No idea is a bad one. To Incident Commanders and Section Chiefs across the country: enable your teams to address challenges and find solutions, even if they have never been considered in emergency management before. The creativity and dedication I have seen here in Salt Lake County never ceases to amaze me. Empower teams, implement innovation (including the establishment of an Intelligence Section in a pandemic response), and respect the value your team members bring to the response. These are important characteristics of crisis leadership, and its value is even more accentuated with a sustained response.

More than 100 days in, I offer communities and responders across the country with these words of advice and perspective: our efforts to maintain pressure on the virus have only begun. At the time this Disaster Discourse was published, there is no treatment to COVID-19, and we do not have a vaccine. Our hard work in maintaining pressure on the virus to date has been contingent on the public’s participation in prevention and mitigation efforts, including practicing social distancing, wearing face coverings when social distancing is a challenge, and demonstrating health etiquette. The public has also been key in investigating spread of the virus through testing and contact tracing. As we move further away from the initial days of COVID-19 in our communities, we must overcome the fatigue of this long response with steadfastness and vigilance. The participation of the public, as well as maintaining strong intelligence capabilities, is key to our work. Our efforts continue to matter.
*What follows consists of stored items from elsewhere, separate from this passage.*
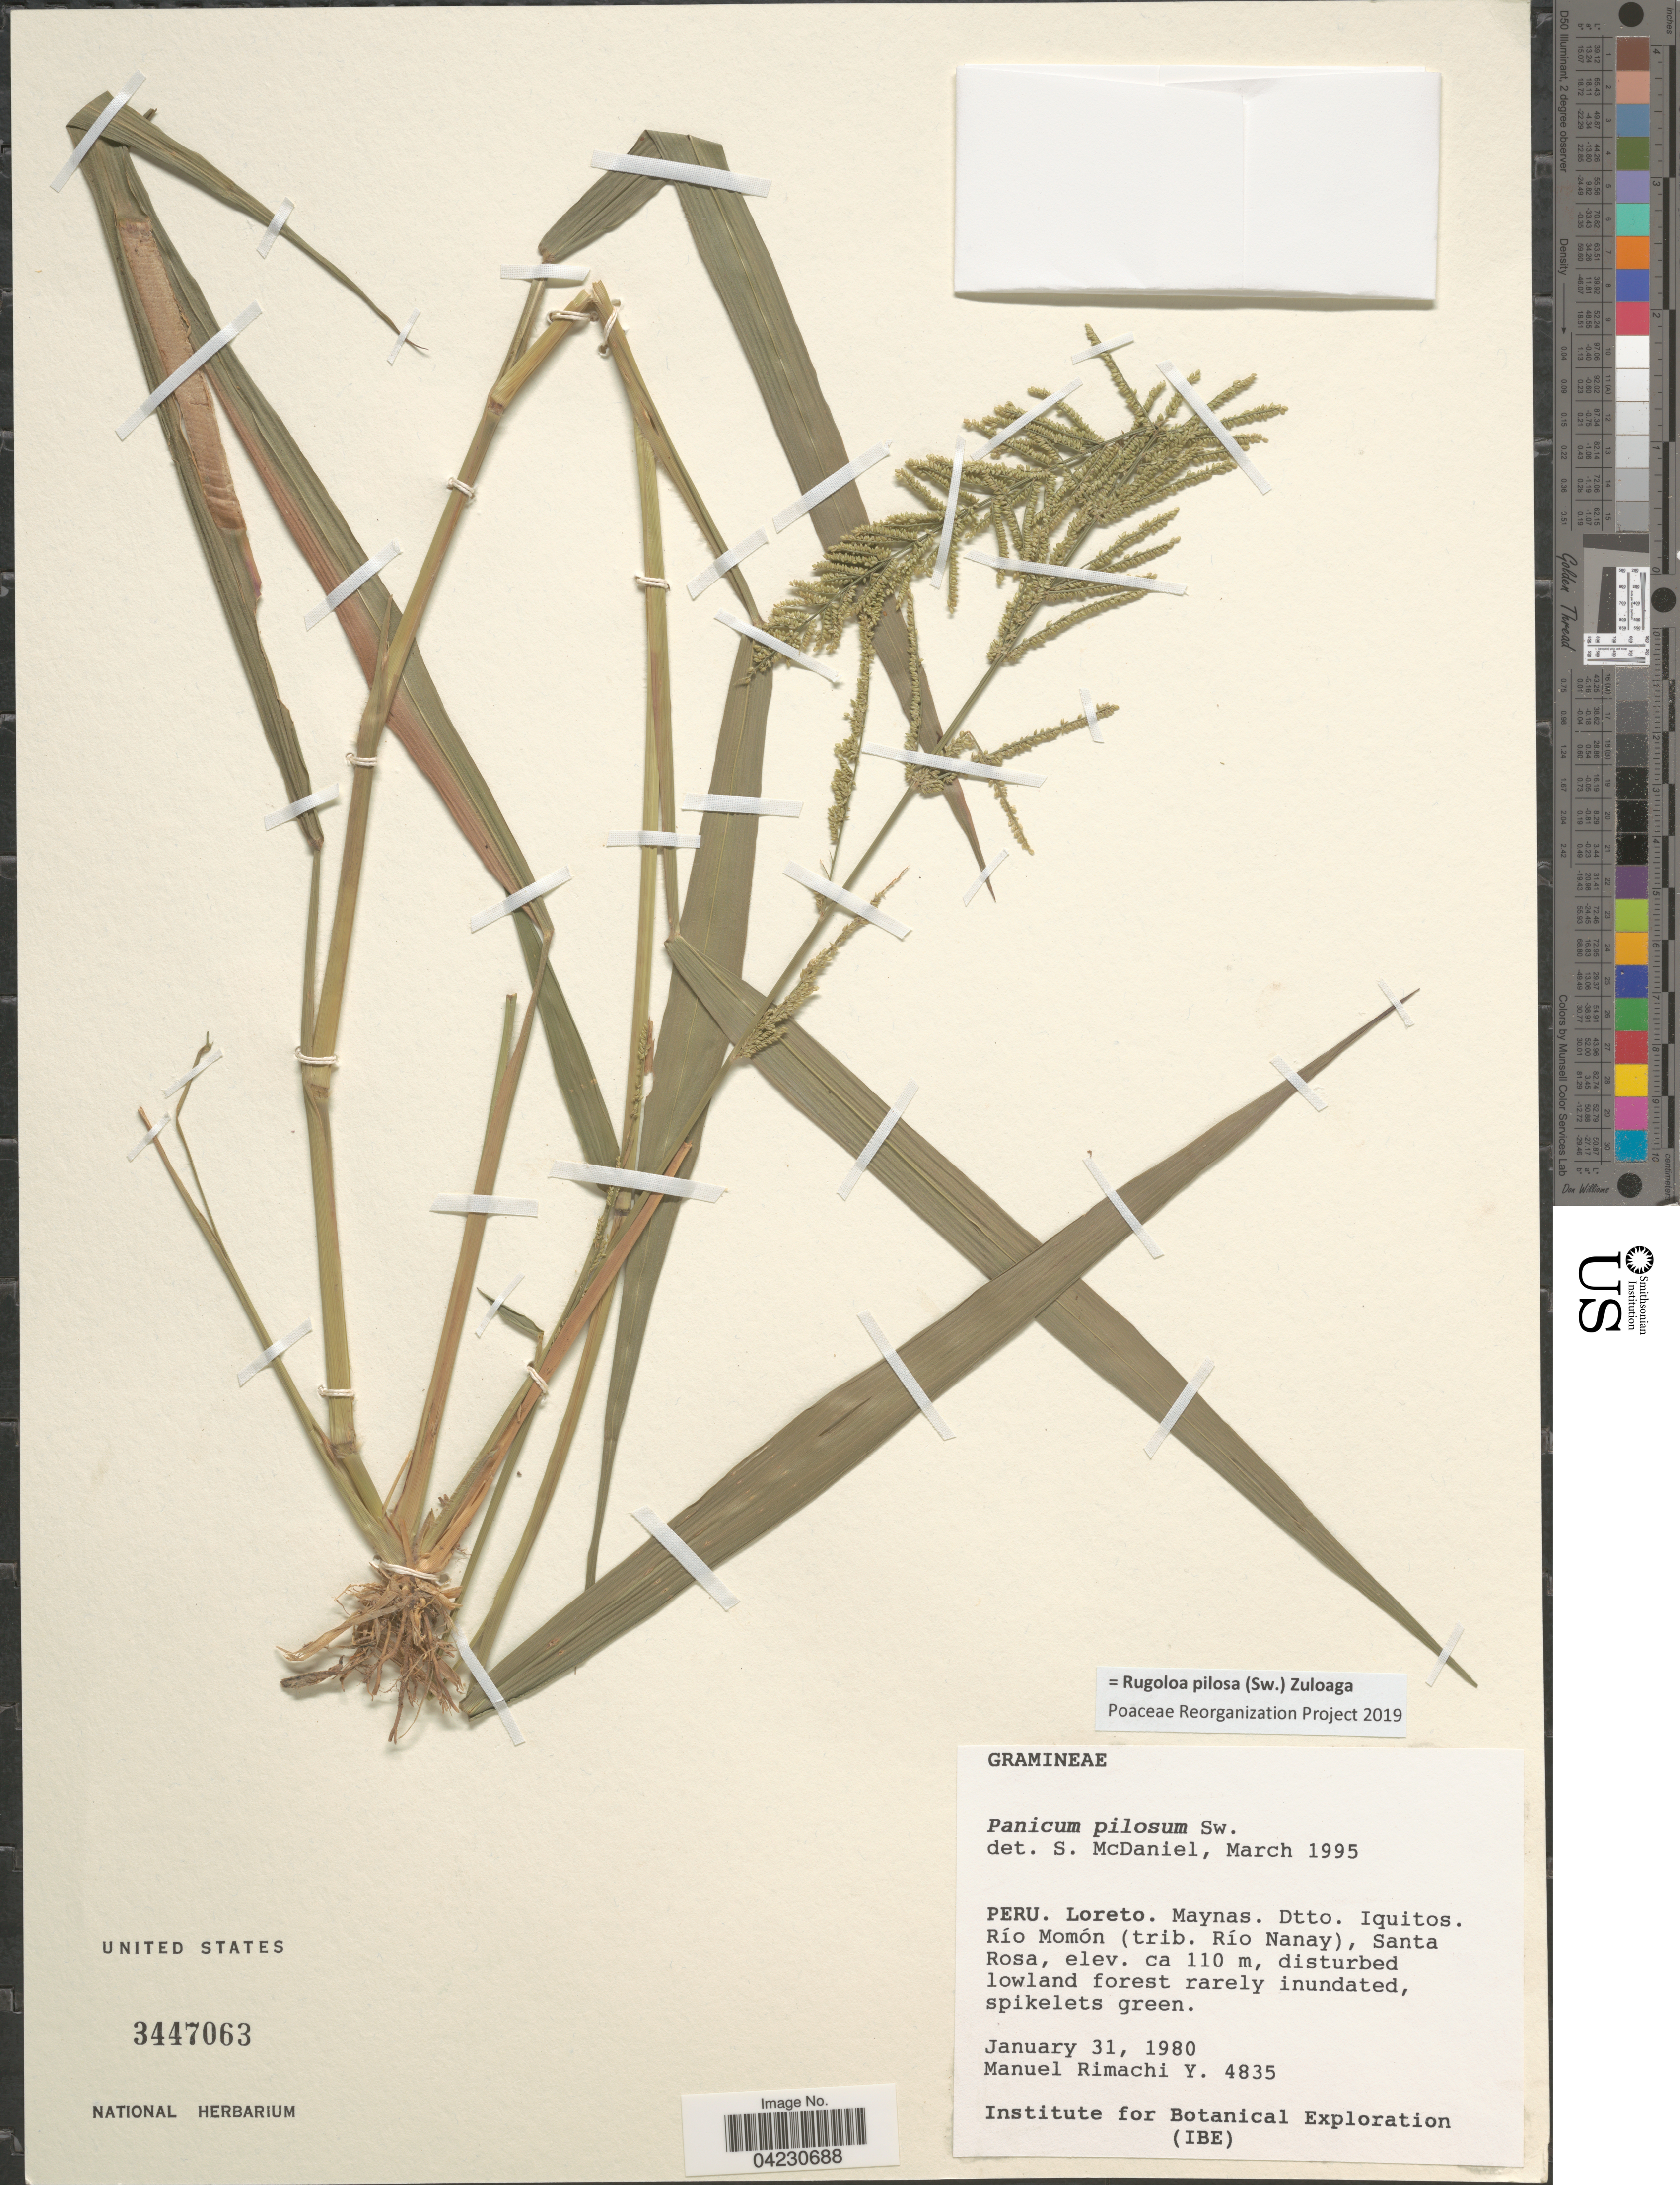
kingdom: Plantae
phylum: Tracheophyta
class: Liliopsida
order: Poales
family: Poaceae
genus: Rugoloa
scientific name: Rugoloa pilosa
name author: (Sw.) Zuloaga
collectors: M. Rimachi Y.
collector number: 4835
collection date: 1980-01-31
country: Peru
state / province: Loreto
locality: Maynas. Dtto. Iquitos. Río Momón (trib. Río Nanay), Santa Rosa. Institute for Botanical Exploration (IBE).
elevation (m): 110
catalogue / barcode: US 3447063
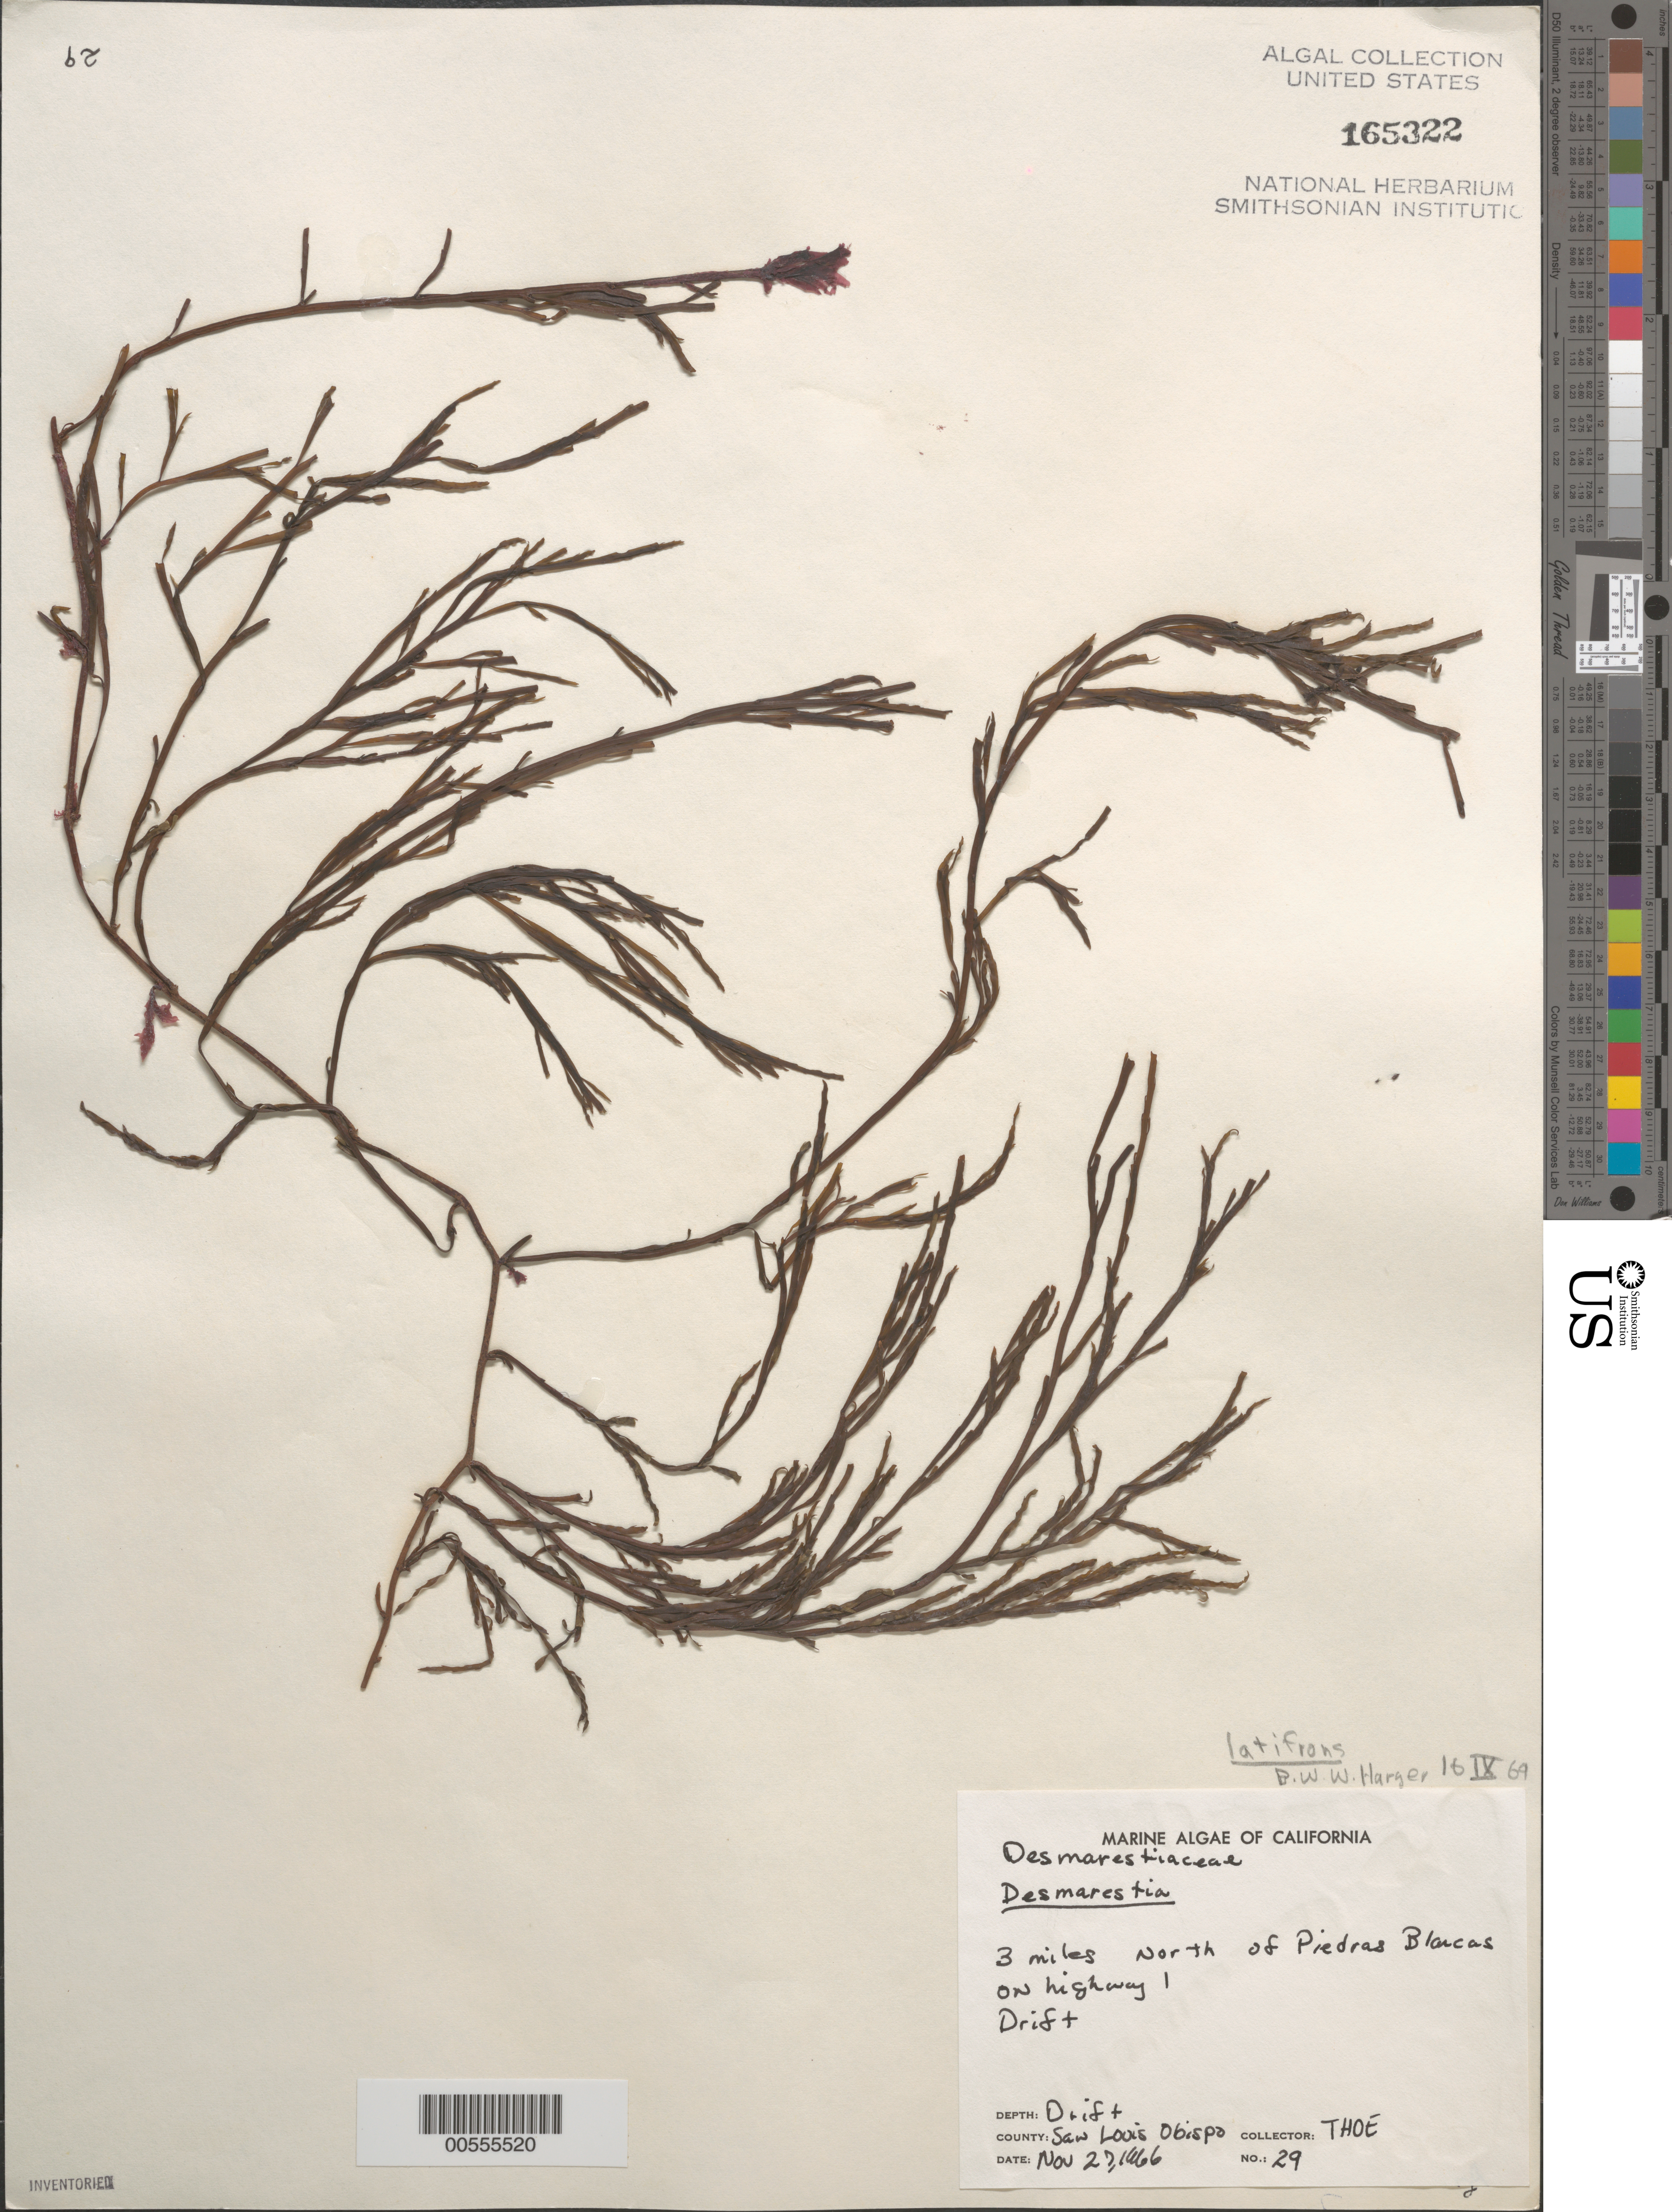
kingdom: Chromista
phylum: Ochrophyta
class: Phaeophyceae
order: Desmarestiales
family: Desmarestiaceae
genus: Desmarestia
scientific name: Desmarestia latifrons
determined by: Harger, B. W. W.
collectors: THOE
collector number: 29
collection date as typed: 27 Nov 1966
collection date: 1966-11-27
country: United States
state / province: California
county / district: San Luis Obispo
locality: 3 miles north of Piedras Blancas, Highway 1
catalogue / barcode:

I want to thank all those deployed with me and working across the country and in their communities to respond to COVID-19. Keep up the fight…your dedication to the cause is seen every day.

David Schuld is a Deputy Director of Preparedness with Hagerty Consulting and is currently deployed to Salt Lake County to support COVID-19 response and recovery. Mr. Schuld served as Intelligence Section Chief for Salt Lake County’s emergent response to COVID-19, and has now been seconded as Special Assistant to the Mayor for COVID-19 Response and Recovery, supporting the sustained health response and the implementation of the adaptive and long-term recovery planning initiatives on behalf of the Mayor of Salt Lake County. Prior to COVID-19, Mr. Schuld led Hagerty’s Active Threat Portfolio, and is a nationally recognized leader in comprehensive and integrated response planning and operations. His policy experience includes serving as a military research analyst for the European Parliament in Brussels, serving as Military Legislative Assistant for a member of the US House of Representatives, political advisor to the British Army, and Crisis Management Advisor for the British Government in the US. Mr. Schuld is originally from Ohio, and studied political science at John Carroll University, has a graduate degree in public policy and administration from Katholieke Universiteit Leuven in Belgium, and completed Air Command and Staff College with the US Air Force.